LONDON (Reuters) - Magnox Limited, the owner of Britain's oldest nuclear power reactor, has submitted a proposal to the country's nuclear regulator to extend the unit's lifetime by 15 months to December 2015.
The 42-year old Wylfa 1 nuclear reactor in Wales is scheduled to shut down at the end of September 2014, but its operator has submitted a document to the Office for Nuclear Regulation (ONR) proposing to prolong operations.
"The PSR (periodic safety review) submitted to the ONR includes a review of the safe operation of the site for the next 10 years and includes generation to the end of December 2015 of Reactor 1," a spokesman said.
The ONR confirmed it has received the PSR and said it aimed to respond to Magnox ahead of the reactor's scheduled shutdown next year.

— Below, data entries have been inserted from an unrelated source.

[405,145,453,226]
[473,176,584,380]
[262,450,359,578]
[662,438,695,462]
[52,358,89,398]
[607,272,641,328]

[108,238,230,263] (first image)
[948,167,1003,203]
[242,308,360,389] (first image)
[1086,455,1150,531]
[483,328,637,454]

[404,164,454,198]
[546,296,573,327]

PSRs are typically carried out every ten years at nuclear power stations in Britain to prove plants are safe to run for another decade.
The 490-megawatt nuclear reactor started operating in 1971 next to its twin reactor Wylfa 2 which permanently shut down in April 2012.

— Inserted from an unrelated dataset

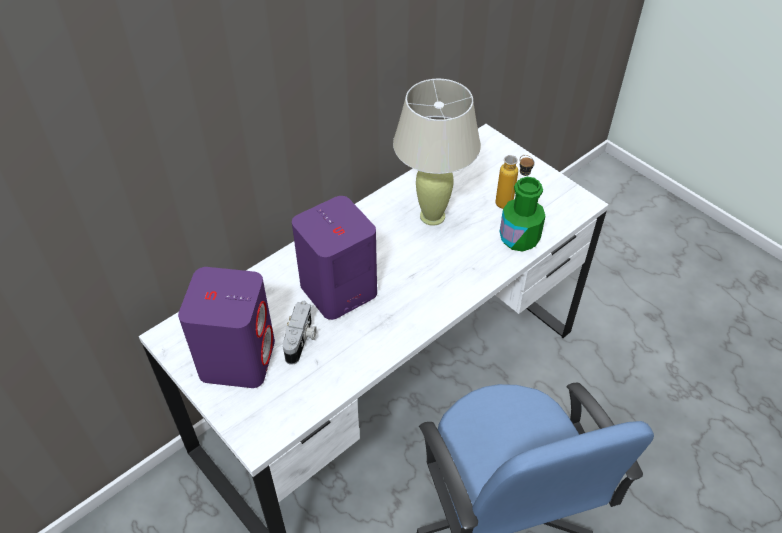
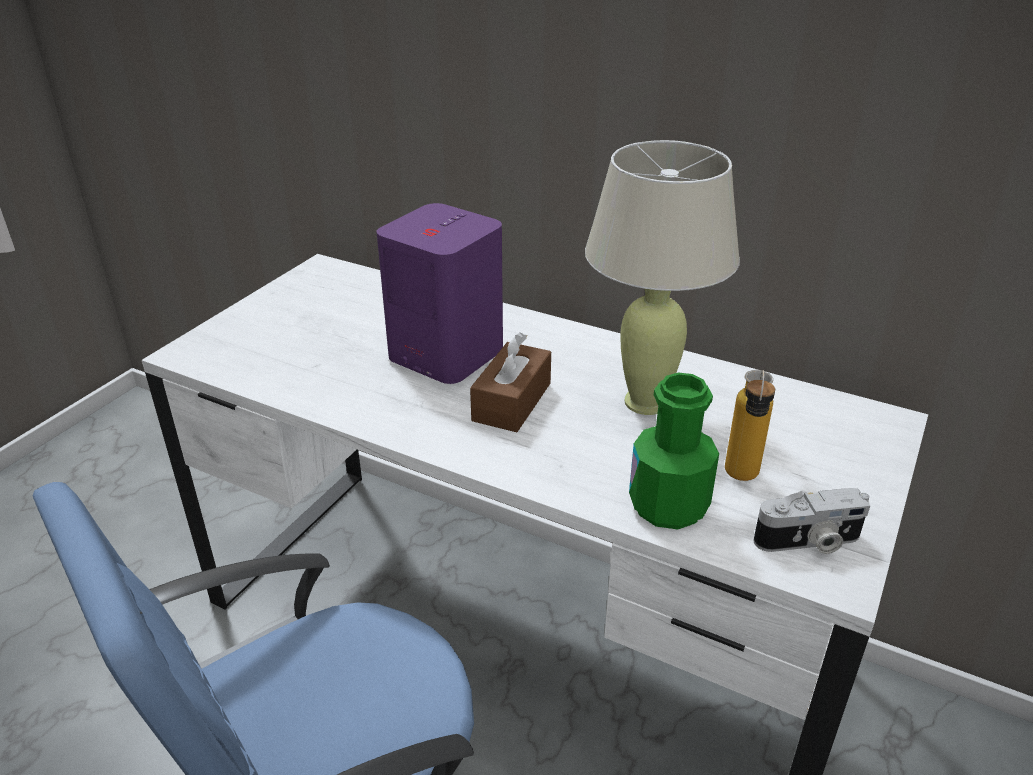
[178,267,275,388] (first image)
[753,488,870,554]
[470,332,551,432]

In August 2012, the Nuclear Decommissioning Authority gave the go-ahead for a fuel transfer between the two Wylfa reactors that allowed Wylfa 1 to continue operating.
Magnox fuel used at Wylfa nuclear power plant is no longer being manufactured.
A site adjacent to the current Wylfa plant has been earmarked to house new nuclear power installations and was last year bought by Japan's Hitachi which plans to build two or three 1,300-MW reactors at the location.